Looks like this will realize a lot of the benefit of a combined ChaCha20-Poly1305 implementation without requiring all that extra assembly! :partyparrot:

Further optimizations

Like any good idea, this is not new, and apparently goes by the general name of function outlining: it's moving parts of functions into the parent to enable other optimizations. In this case we are doing so manually, and with the specific objective of enabling more efficient escape analysis.

Russ Cox also pointed out that this will enable another optimization when interfaces are involved: inlining can help the compiler understand the concrete type of an interface return value, and that information can help the escape analysis ensure that arguments of the methods don't escape.

Take for example the crypto/sha256 API. Unfortunately, sha256.New returns a hash.Hash interface value.

package sha256 // import "crypto/sha256"

func New() hash.Hash
    New returns a new hash.Hash computing the SHA256 checksum.
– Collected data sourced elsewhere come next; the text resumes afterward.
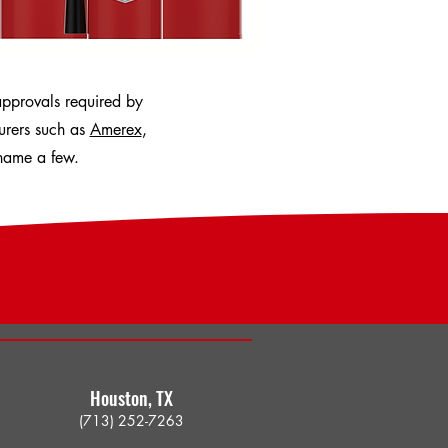
approvals required by
turers such as
Amerex
,
name a few.
Houston, TX​
(713) 252-7263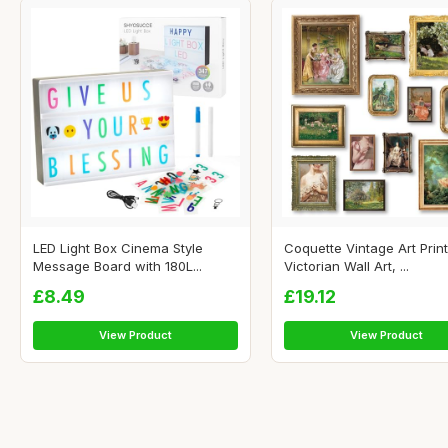
LED Light Box Cinema Style
Coquette Vintage Art Print
Message Board with 180L...
Victorian Wall Art, ...
£8.49
£19.12
View Product
View Product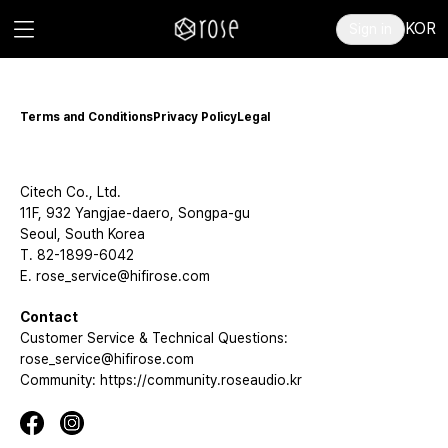
KOR
Sign in
Terms and Conditions
Privacy Policy
Legal
Citech Co., Ltd.
11F, 932 Yangjae-daero, Songpa-gu
Seoul, South Korea
T. 82-1899-6042
E. rose_service@hifirose.com
Contact
Customer Service & Technical Questions:
rose_service@hifirose.com
Community: https://community.roseaudio.kr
The Hash also
    implements encoding.BinaryMarshaler and encoding.BinaryUnmarshaler to
    marshal and unmarshal the internal state of the hash.
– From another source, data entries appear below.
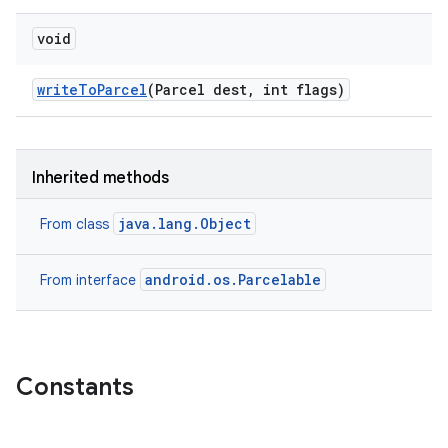
void
write
To
Parcel
(Parcel dest
,
int flags)
Inherited methods
java.lang.Object
From class
android.os.Parcelable
From interface
Constants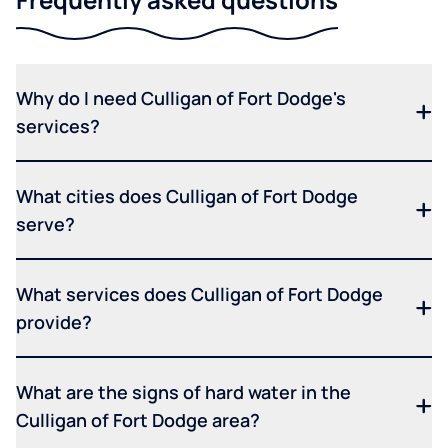
Why do I need Culligan of Fort Dodge's
services?
What cities does Culligan of Fort Dodge
serve?
What services does Culligan of Fort Dodge
provide?
What are the signs of hard water in the
Culligan of Fort Dodge area?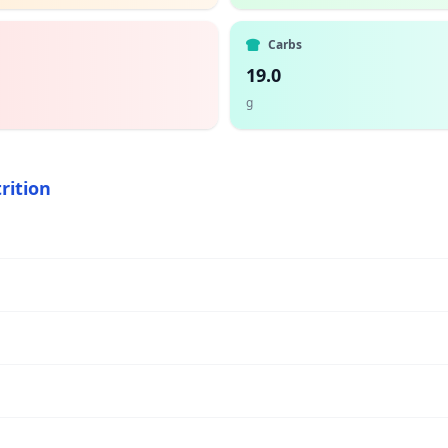
Carbs
19.0
g
rition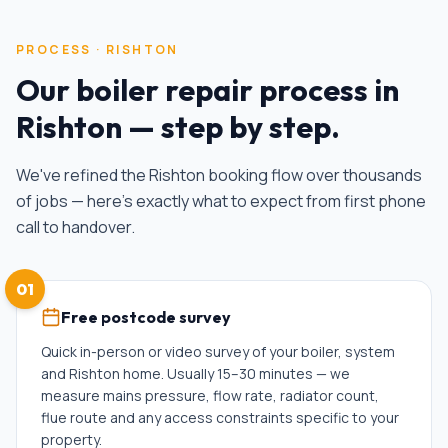
PROCESS ·
RISHTON
Our
boiler repair
process in
Rishton
— step by step.
We've refined the
Rishton
booking flow over thousands
of jobs — here's exactly what to expect from first phone
call to handover.
01
Free postcode survey
Quick in-person or video survey of your boiler, system
and Rishton home. Usually 15–30 minutes — we
measure mains pressure, flow rate, radiator count,
flue route and any access constraints specific to your
property.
The result is that any slice passed to the Write([]byte) method escapes, because the escape analysis doesn't actually know what the implementation of that virtual call is. The interface might be implemented by something that retains a reference to the argument!

s := make([]byte, 128)
h := sha256.New()
h.Write(s)
h.Sum(nil)

Once New is inlined though, it's possible that it will become clear in the body of the caller that the concrete type of h is always sha256.digest, and the escape analysis would be able to prove s can stay on the caller's stack. This is called devirtualization, and it's coming in Go 1.13, although it doesn't work yet with escape analysis.

Of course, this is yet another reason to always return concrete types from public APIs, but there's no changing sha256.New now.

Conclusion

It's great when different optimizations interact to enable the most idiomatic code to be also the fastest. In this case we've seen that APIs that allocate a return value, including classic constructors, can be made efficient by leveraging the inliner and escape analysis.